We don’t know the number of women who might have had to miss duty days due to out-of-state travel for abortion, but readiness does not seem to be a problem with the services discharging thousands of trained, qualified, and experienced service members who have refused a Covid shot. It strains credulity to think that missing a few extra days of duty to travel to and from an out-of-state abortion facility would have a measurable effect on the overall readiness of the force.
DOD Enlisted in the Abortion Policy Battle
So what is really going on here? The Biden administration has made no secret that it supports abortion rights and will seek to codify Roe v. Wade — and far beyond it — in federal law. The Austin memo is a federal push for abortion without congressional participation.
Given the abysmal failure of the services to reach their recruiting goals, it is not surprising that Austin would mischaracterize Dobbs, use it as a scapegoat, and propose his new policy to remedy problems not caused by Dobbs. But this is not about the three Rs: readiness, recruitment, and retention. It is about the three Ps: preferred policy position.

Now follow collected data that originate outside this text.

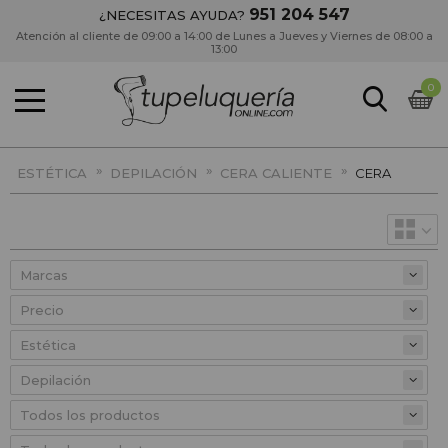
951 204 547
¿NECESITAS AYUDA?
Atención al cliente de 09:00 a 14:00 de Lunes a Jueves y Viernes de 08:00 a
13:00
0
»
»
»
ESTÉTICA
DEPILACIÓN
CERA CALIENTE
CERA
Precio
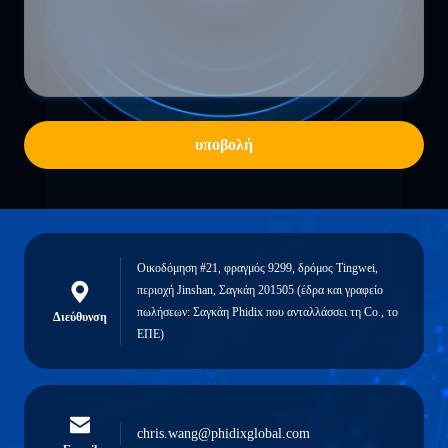
υποβολή
Οικοδόμηση #21, φραγμός 9299, δρόμος Tingwei,
περιοχή Jinshan, Σαγκάη 201505 (έδρα και γραφείο
πωλήσεων: Σαγκάη Phidix που ανταλλάσσει τη Co., το
Διεύθυνση
ΕΠΕ)
chris.wang@phidixglobal.com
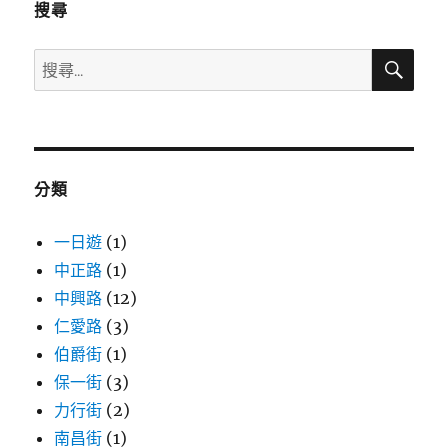
搜尋
搜
搜
尋
尋
關
鍵
字:
分類
一日遊
(1)
中正路
(1)
中興路
(12)
仁愛路
(3)
伯爵街
(1)
保一街
(3)
力行街
(2)
南昌街
(1)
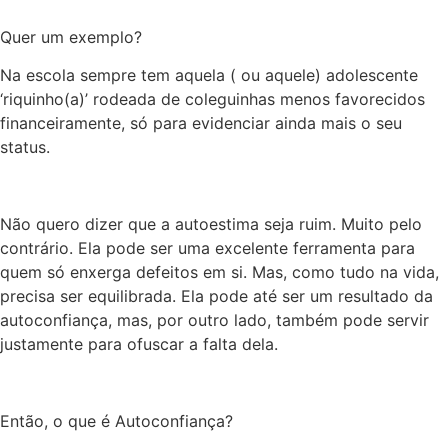
Quer um exemplo?
Na escola sempre tem aquela
( ou
aquele) adolescente
‘
riquinho
(a)’ rodeada de coleguinhas menos favorecidos
financeiramente, só para evidenciar ainda mais o seu
status
.
Não quero dizer que a autoestima seja ruim.
Muito pelo
contrário.
Ela pode ser uma excelente ferramenta para
quem só enxerga defeitos em si.
Mas
, como tudo na vida,
precisa ser equilibrada. Ela pode até ser um resultado da
autoconfiança, mas, por outro lado, também
pode
servir
justamente para ofuscar a falta dela.
Então, o que é Autoconfiança?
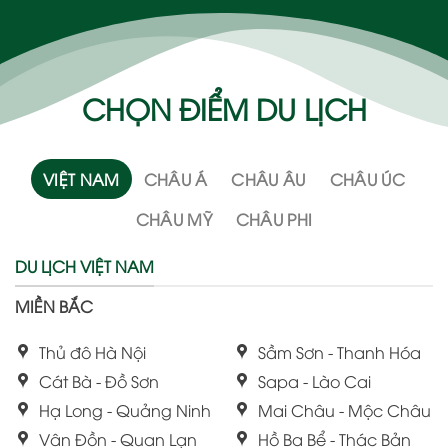
CHỌN ĐIỂM DU LỊCH
VIỆT NAM
CHÂU Á
CHÂU ÂU
CHÂU ÚC
CHÂU MỸ
CHÂU PHI
DU LỊCH VIỆT NAM
MIỀN BẮC
Thủ đô Hà Nội
Sầm Sơn - Thanh Hóa
Cát Bà - Đồ Sơn
Sapa - Lào Cai
Hạ Long - Quảng Ninh
Mai Châu - Mộc Châu
Vân Đồn - Quan Lạn
Hồ Ba Bể - Thác Bản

Blaming the Supreme Court for the military’s personnel readiness problems undermines the credibility of the secretary of Defense, enlists the military in the ongoing political policy debate, and raises gaslighting to an art form. Austin should admit he is following the commander in chief’s policy choices rather than camouflaging his intent under the cloak of military readiness.
Professor Woodruff is a retired Army lawyer and retired law professor. He served 22 years on active duty in the Army Judge Advocate General’s Corps and taught law for over 25 years at Campbell University School of Law in Raleigh, North Carolina.